For Bennett, this should be an upbeat time. He's home with family. Expectations are low. At best, he slots in fifth on the forward depth chart.

He's a useful, possibly even intriguing, piece on a league minimum salary ($950,000). There's no downside to this move for either party.

He said all the same things he'd said before – healthiest he's been since college, no pressure, looking forward to having fun.

"I feel like it's the perfect situation for me," Bennett said. "Just being comfortable."

But, man, he didn't look it. While he talked, Bennett tugged nervously on his right arm. His leg was jittering. He didn't smile until someone mentioned his experience on the Canadian team this summer – the only successful stretch of basketball he's had in the past two years (and it wasn't all that successful).

Bennett should be used to this routine by now. The questions were gentle lobs from sympathetic homers. Yet he carried himself like a guy who's just gotten swarmed coming out of a massage parlour.

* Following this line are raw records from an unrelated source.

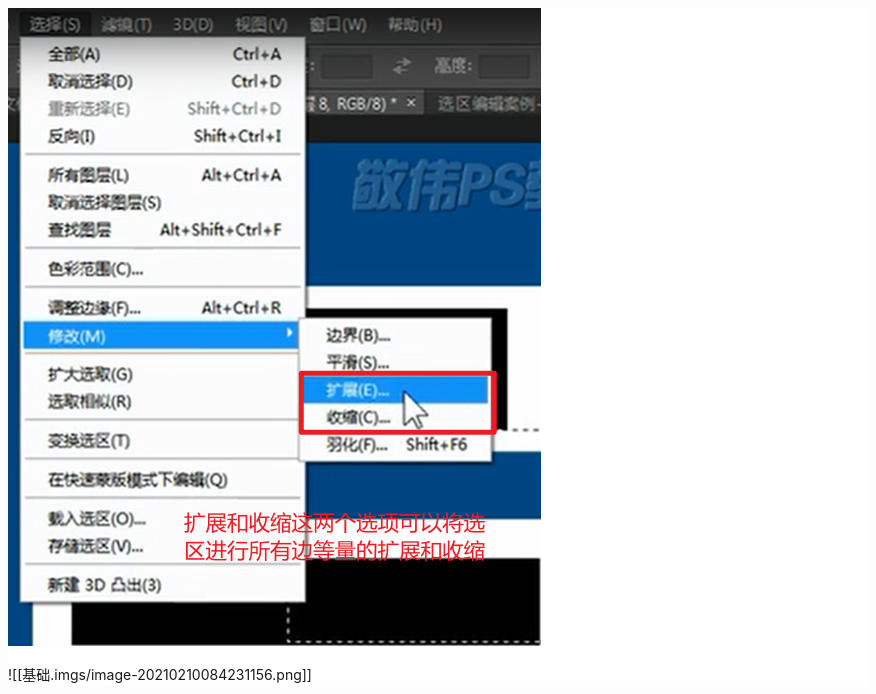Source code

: ![image-20210210084602506](基础.imgs/image-20210210084602506.png)

![[基础.imgs/image-20210210084231156.png]]
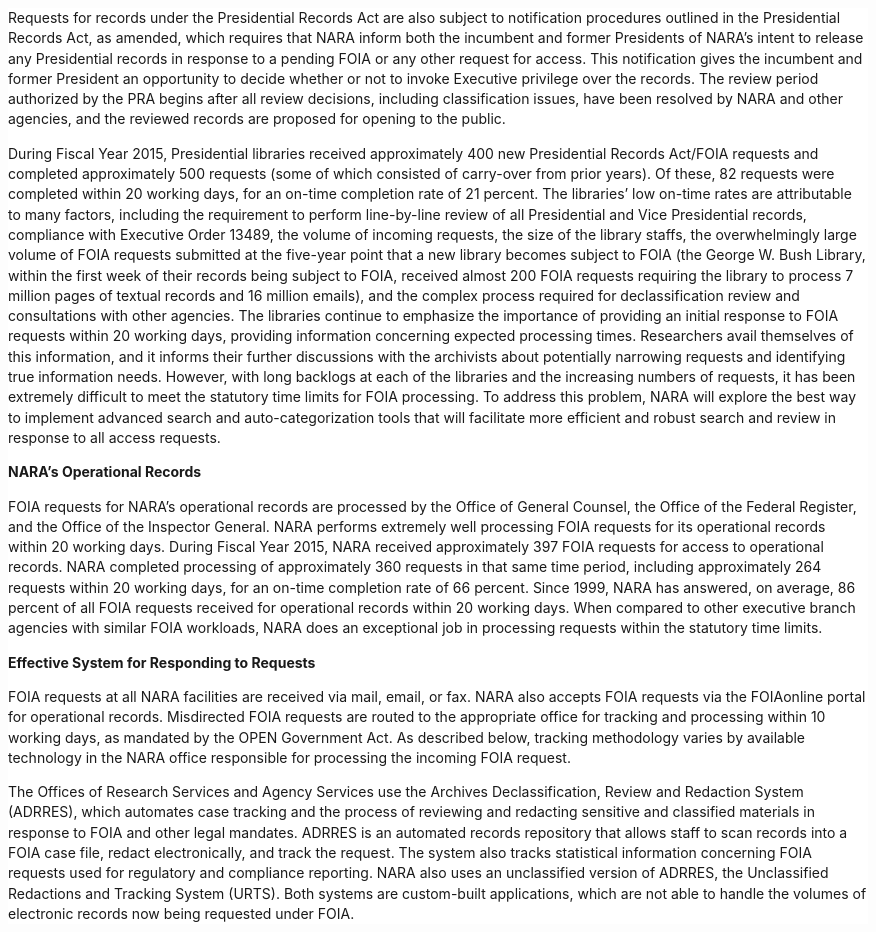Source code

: <p>Requests for records under the Presidential Records Act are also subject to notification procedures outlined in the Presidential Records Act, as amended, which requires that NARA inform both the incumbent and former Presidents of NARA’s intent to release any Presidential records in response to a pending FOIA or any other request for access. This notification gives the incumbent and former President an opportunity to decide whether or not to invoke Executive privilege over the records. The review period authorized by the PRA begins after all review decisions, including classification issues, have been resolved by NARA and other agencies, and the reviewed records are proposed for opening to the public.</p>

<p>During Fiscal Year 2015, Presidential libraries received approximately 400 new Presidential Records Act/FOIA requests and completed approximately 500 requests (some of which consisted of carry-over from prior years). Of these, 82 requests were completed within 20 working days, for an on-time completion rate of 21 percent. The libraries’ low on-time rates are attributable to many factors, including the requirement to perform line-by-line review of all Presidential and Vice Presidential records, compliance with Executive Order 13489, the volume of incoming requests, the size of the library staffs, the overwhelmingly large volume of FOIA requests submitted at the five-year point that a new library becomes subject to FOIA (the George W. Bush Library, within the first week of their records being subject to FOIA, received almost 200 FOIA requests requiring the library to process 7 million pages of textual records and 16 million emails), and the complex process required for declassification review and consultations with other agencies. The libraries continue to emphasize the importance of providing an initial response to FOIA requests within 20 working days, providing information concerning expected processing times. Researchers avail themselves of this information, and it informs their further discussions with the archivists about potentially narrowing requests and identifying true information needs. However, with long backlogs at each of the libraries and the increasing numbers of requests, it has been extremely difficult to meet the statutory time limits for FOIA processing. To address this problem, NARA will explore the best way to implement advanced search and auto-categorization tools that will facilitate more efficient and robust search and review in response to all access requests.</p>

<p><strong>NARA’s Operational Records</strong></p>

<p>FOIA requests for NARA’s operational records are processed by the Office of General Counsel, the Office of the Federal Register, and the Office of the Inspector General. NARA performs extremely well processing FOIA requests for its operational records within 20 working days. During Fiscal Year 2015, NARA received approximately 397 FOIA requests for access to operational records. NARA completed processing of approximately 360 requests in that same time period, including approximately 264 requests within 20 working days, for an on-time completion rate of 66 percent. Since 1999, NARA has answered, on average, 86 percent of all FOIA requests received for operational records within 20 working days. When compared to other executive branch agencies with similar FOIA workloads, NARA does an exceptional job in processing requests within the statutory time limits.</p>

<p><strong>Effective System for Responding to Requests</strong></p>

<p>FOIA requests at all NARA facilities are received via mail, email, or fax. NARA also accepts FOIA requests via the FOIAonline portal for operational records. Misdirected FOIA requests are routed to the appropriate office for tracking and processing within 10 working days, as mandated by the OPEN Government Act. As described below, tracking methodology varies by available technology in the NARA office responsible for processing the incoming FOIA request.</p>

<p>The Offices of Research Services and Agency Services use the Archives Declassification, Review and Redaction System (ADRRES), which automates case tracking and the process of reviewing and redacting sensitive and classified materials in response to FOIA and other legal mandates. ADRRES is an automated records repository that allows staff to scan records into a FOIA case file, redact electronically, and track the request. The system also tracks statistical information concerning FOIA requests used for regulatory and compliance reporting. NARA also uses an unclassified version of ADRRES, the Unclassified Redactions and Tracking System (URTS). Both systems are custom-built applications, which are not able to handle the volumes of electronic records now being requested under FOIA.</p>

If he had a choice in the matter, would he do it again? Would he want to be picked first?

"Honestly, yeah. Why not?"

I can think of a bunch of reasons. I'm pretty sure Bennett can, too.

There have been so many knocks on him, it's hard to tell which side is the dented one. After going first overall, he showed up to his first professional camp overweight and injured. He suddenly had asthma and sleep apnea. He's big, but the wrong sort of big – too slow to play the three, too short to fill the power slot.

He didn't work hard enough. He drifted out of games. All the tall foreheads agreed that Bennett is a 'tweener. At everything.

Everyone who's ever gotten rid of him says a lot of nice things as he leaves, none of which amounts to actual praise.

"He has a lot of talent," was the closest Minnesota general manager Milt Newton would get to commenting on Bennett's game. That's true of every single player at this level, and so means nothing.

The bottom line: If he was good enough, Bennett wouldn't be saying goodbye so often.

He'll get a decent chance in Toronto, but not a great one. This team is beyond the developmental stage. Everything it does is building toward a singular goal – winning a playoff round. That's the only definition of success this year.

It's been rejigged to create what management hopes is a positive sort of friction – between Kyle Lowry and newcomer Cory Joseph at the point-guard spot, between the tough-minded brand of basketball played by Carroll and Bismack Biyombo and all the soft touches who remain from last year's postseason surrender.

The new Toronto Raptors are a house divided, just hopefully not against itself. But prepare for "against itself."

Bennett will have to find his own way in the midst of all that tumult. A lot of people will be pulling for him. He seems like a decent young man, and it'd be a great story.

But just based off a snap impression on Day 1, you wonder if the disappointments and rough treatment of the past two years have already broken Bennett. And if anyone can put him back together again.